* **TASK INSTRUCTIONS**:
Below are the records; repeat exactly their lines between the line holding "Kund:innen und" and the line holding "Soirée éclipse (COMPLET)", inclusive, skipping the pictures.

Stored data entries
------

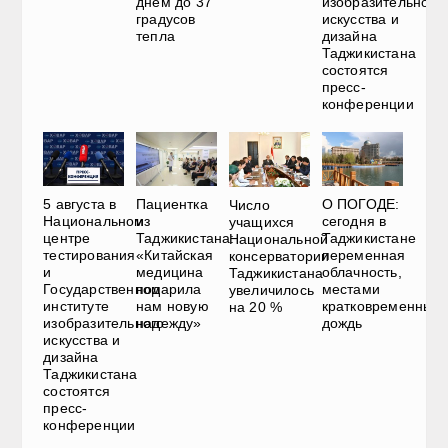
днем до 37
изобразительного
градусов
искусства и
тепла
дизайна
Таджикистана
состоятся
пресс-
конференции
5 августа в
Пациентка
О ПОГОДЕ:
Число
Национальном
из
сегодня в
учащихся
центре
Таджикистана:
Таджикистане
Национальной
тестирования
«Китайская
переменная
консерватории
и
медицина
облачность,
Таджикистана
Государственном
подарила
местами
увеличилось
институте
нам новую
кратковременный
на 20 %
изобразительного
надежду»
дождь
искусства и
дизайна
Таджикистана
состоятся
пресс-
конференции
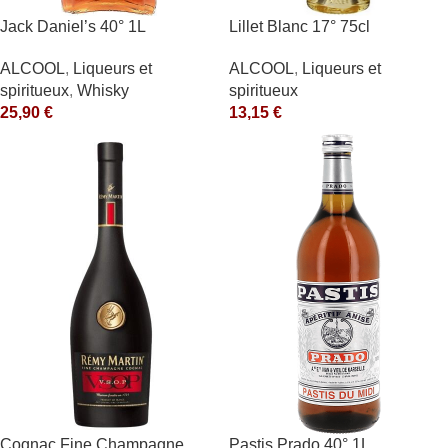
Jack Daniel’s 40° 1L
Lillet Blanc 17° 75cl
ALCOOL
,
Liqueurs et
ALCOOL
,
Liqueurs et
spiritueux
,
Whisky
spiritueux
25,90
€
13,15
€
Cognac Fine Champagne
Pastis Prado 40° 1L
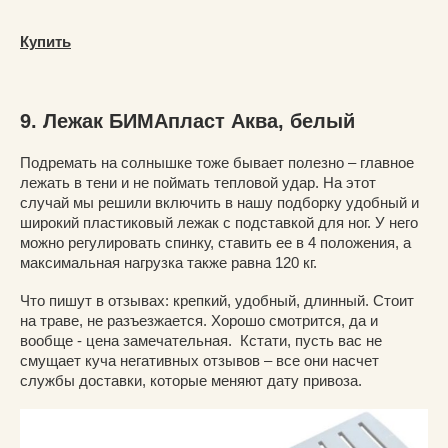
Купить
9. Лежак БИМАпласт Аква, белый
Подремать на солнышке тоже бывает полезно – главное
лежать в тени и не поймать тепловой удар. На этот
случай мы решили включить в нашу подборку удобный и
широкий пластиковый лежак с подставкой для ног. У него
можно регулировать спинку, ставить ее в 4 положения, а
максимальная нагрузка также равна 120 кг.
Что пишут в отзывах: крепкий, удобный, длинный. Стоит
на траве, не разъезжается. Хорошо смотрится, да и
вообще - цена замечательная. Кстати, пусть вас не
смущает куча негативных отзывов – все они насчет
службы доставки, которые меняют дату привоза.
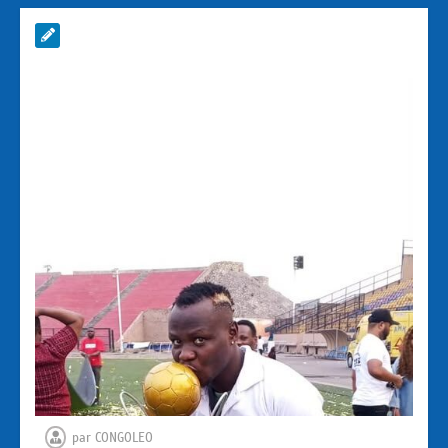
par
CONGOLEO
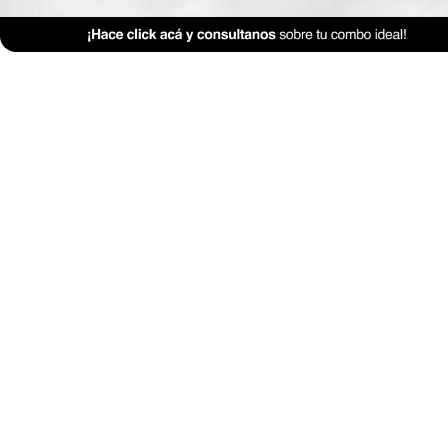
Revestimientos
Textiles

------

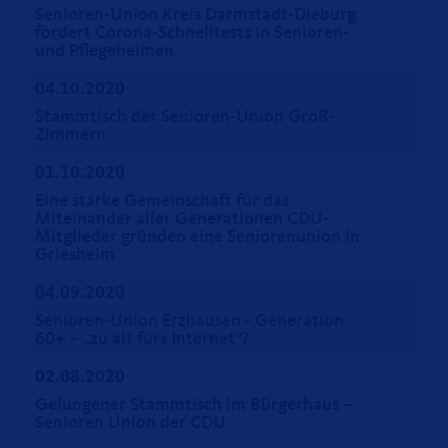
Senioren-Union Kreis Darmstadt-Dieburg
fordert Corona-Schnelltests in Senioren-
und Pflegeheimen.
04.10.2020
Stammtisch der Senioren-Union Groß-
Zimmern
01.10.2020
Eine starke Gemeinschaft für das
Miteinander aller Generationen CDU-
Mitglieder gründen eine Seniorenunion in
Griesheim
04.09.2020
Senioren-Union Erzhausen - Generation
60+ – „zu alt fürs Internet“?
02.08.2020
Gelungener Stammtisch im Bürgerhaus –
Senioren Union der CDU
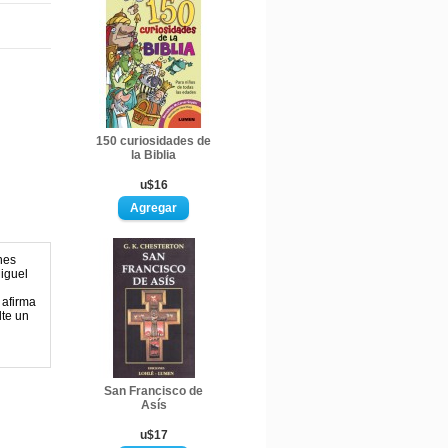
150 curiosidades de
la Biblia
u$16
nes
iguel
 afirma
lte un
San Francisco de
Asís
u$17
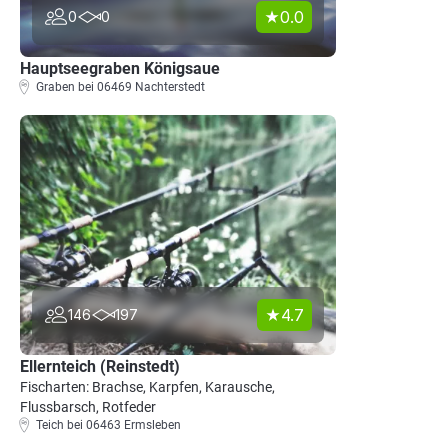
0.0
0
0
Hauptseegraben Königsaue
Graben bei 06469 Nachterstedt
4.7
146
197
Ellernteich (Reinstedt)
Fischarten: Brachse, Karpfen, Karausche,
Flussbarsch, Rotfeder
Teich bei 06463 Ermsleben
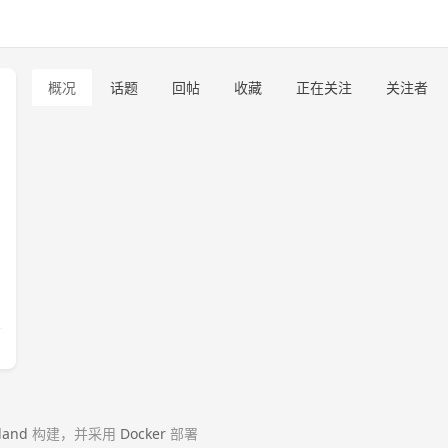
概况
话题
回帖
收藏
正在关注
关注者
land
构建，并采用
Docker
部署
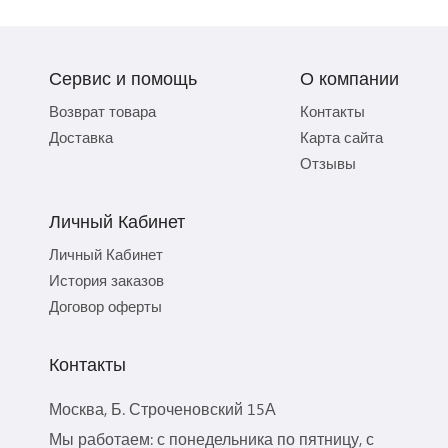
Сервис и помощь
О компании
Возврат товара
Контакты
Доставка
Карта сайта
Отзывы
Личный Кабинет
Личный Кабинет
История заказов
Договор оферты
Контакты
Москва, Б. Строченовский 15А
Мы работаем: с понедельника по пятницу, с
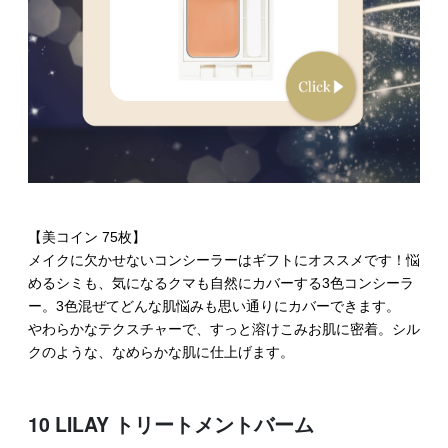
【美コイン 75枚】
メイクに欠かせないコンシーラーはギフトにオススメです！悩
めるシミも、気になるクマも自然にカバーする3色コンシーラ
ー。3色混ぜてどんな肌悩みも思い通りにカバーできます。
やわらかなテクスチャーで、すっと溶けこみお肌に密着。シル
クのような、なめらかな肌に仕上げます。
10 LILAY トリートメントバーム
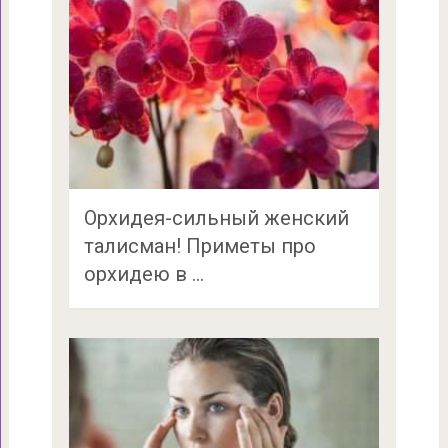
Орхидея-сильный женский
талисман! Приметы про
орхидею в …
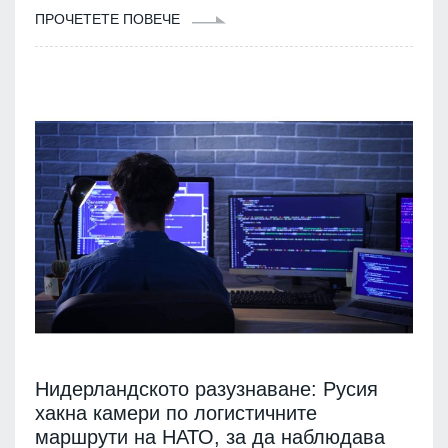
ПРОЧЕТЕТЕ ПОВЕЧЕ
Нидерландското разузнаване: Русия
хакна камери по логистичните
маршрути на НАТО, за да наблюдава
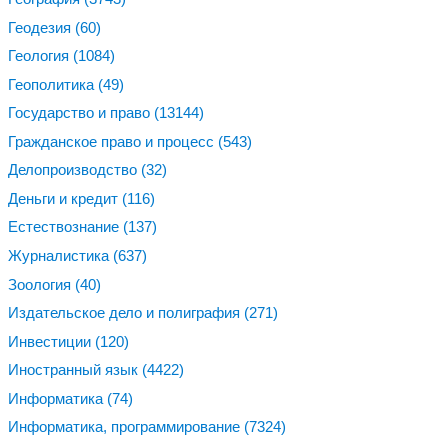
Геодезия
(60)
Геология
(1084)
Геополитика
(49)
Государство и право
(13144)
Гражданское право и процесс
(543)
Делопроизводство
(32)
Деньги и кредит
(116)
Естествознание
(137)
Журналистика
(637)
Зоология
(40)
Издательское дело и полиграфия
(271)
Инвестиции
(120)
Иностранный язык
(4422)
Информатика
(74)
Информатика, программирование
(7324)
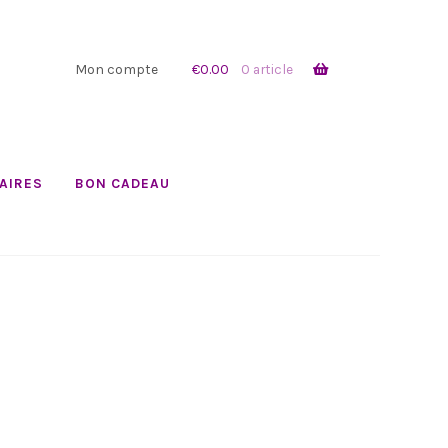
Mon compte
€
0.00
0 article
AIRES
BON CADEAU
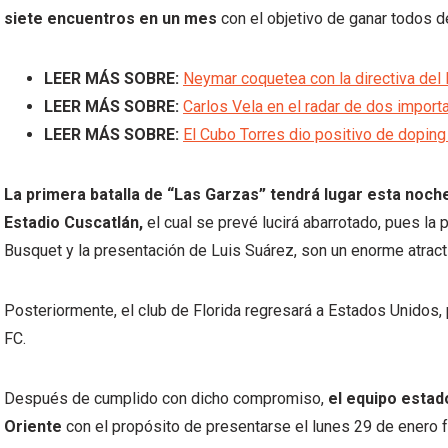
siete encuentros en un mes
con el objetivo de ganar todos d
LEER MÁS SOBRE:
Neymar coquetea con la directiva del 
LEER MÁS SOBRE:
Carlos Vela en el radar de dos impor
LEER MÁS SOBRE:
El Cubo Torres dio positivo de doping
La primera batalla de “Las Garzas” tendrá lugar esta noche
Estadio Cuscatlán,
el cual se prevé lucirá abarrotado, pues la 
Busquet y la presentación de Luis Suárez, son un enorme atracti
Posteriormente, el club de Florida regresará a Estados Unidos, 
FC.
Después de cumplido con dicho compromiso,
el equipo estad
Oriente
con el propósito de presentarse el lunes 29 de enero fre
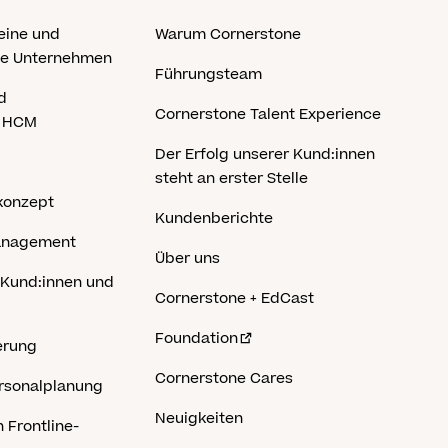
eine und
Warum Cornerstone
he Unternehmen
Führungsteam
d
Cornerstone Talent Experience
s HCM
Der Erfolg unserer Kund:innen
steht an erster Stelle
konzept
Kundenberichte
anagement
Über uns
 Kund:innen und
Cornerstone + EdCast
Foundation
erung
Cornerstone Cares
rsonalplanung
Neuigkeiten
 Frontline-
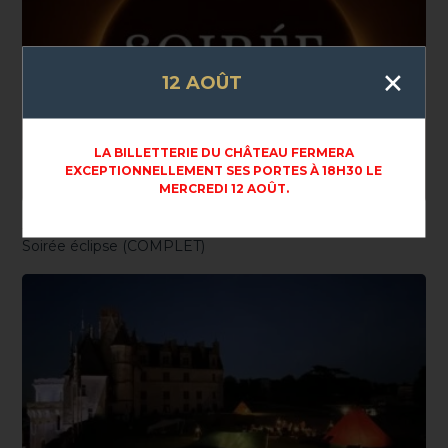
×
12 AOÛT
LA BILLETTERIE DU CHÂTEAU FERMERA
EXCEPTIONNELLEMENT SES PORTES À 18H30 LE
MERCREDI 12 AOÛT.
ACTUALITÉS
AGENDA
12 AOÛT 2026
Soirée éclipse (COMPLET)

------

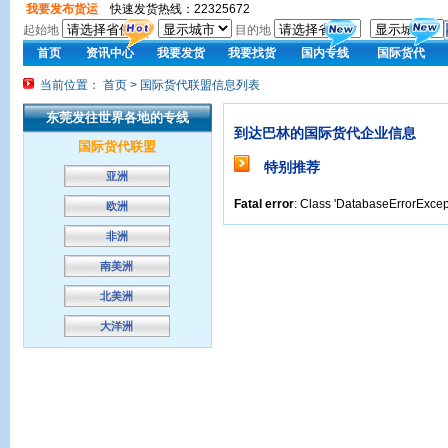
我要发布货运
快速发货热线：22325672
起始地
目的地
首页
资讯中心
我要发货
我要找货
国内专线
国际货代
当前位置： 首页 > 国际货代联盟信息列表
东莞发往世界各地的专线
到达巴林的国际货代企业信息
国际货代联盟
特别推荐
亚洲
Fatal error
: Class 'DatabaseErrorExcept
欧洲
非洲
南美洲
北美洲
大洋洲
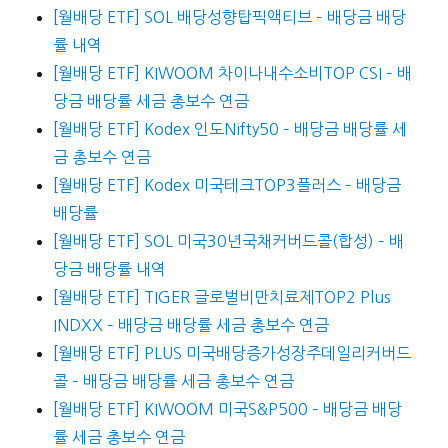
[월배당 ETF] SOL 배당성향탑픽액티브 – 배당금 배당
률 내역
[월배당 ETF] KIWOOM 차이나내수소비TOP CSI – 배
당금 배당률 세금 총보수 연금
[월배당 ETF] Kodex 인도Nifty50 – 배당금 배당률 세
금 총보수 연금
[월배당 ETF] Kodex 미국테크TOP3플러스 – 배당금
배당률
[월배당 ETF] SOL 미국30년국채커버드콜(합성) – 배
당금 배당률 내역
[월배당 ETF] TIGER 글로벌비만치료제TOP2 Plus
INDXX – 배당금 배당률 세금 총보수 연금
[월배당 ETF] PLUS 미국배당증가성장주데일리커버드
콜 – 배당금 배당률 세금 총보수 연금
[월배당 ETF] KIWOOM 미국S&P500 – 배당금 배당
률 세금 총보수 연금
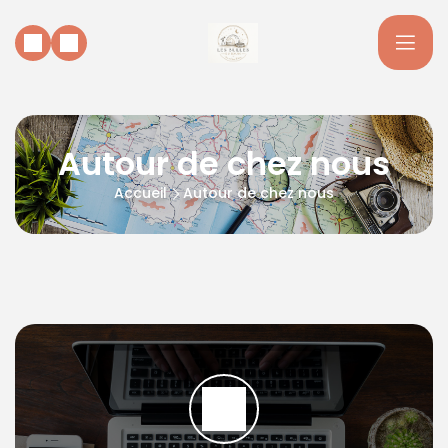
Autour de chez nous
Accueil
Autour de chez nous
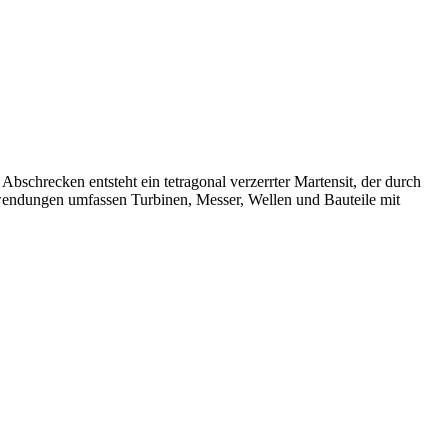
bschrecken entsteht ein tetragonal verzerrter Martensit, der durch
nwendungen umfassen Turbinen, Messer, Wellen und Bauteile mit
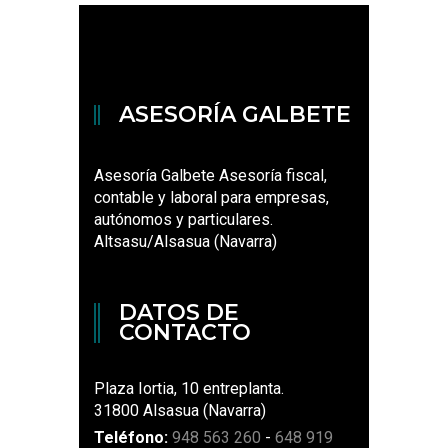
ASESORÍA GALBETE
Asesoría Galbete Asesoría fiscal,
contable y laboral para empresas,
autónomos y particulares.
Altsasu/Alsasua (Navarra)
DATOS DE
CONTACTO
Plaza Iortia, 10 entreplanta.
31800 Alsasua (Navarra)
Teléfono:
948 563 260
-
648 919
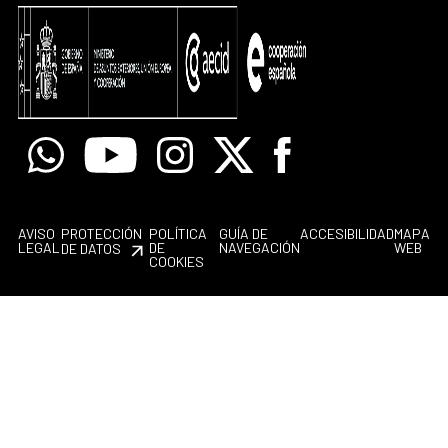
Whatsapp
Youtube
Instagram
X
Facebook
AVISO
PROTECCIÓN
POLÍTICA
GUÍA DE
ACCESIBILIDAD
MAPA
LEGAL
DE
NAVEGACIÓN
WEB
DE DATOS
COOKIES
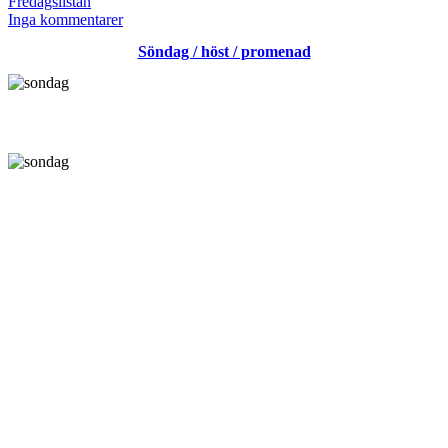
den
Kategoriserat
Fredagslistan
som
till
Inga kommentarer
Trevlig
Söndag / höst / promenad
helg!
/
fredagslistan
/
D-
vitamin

------

* **FINISHED EXERCISE**:
 Kund:innen und
Cornerstone + EdCast
Foundation
erung
Cornerstone Cares
rsonalplanung
Neuigkeiten
 Frontline-
×
12 AOÛT
LA BILLETTERIE DU CHÂTEAU FERMERA
EXCEPTIONNELLEMENT SES PORTES À 18H30 LE
MERCREDI 12 AOÛT.
ACTUALITÉS
AGENDA
12 AOÛT 2026
Soirée éclipse (COMPLET)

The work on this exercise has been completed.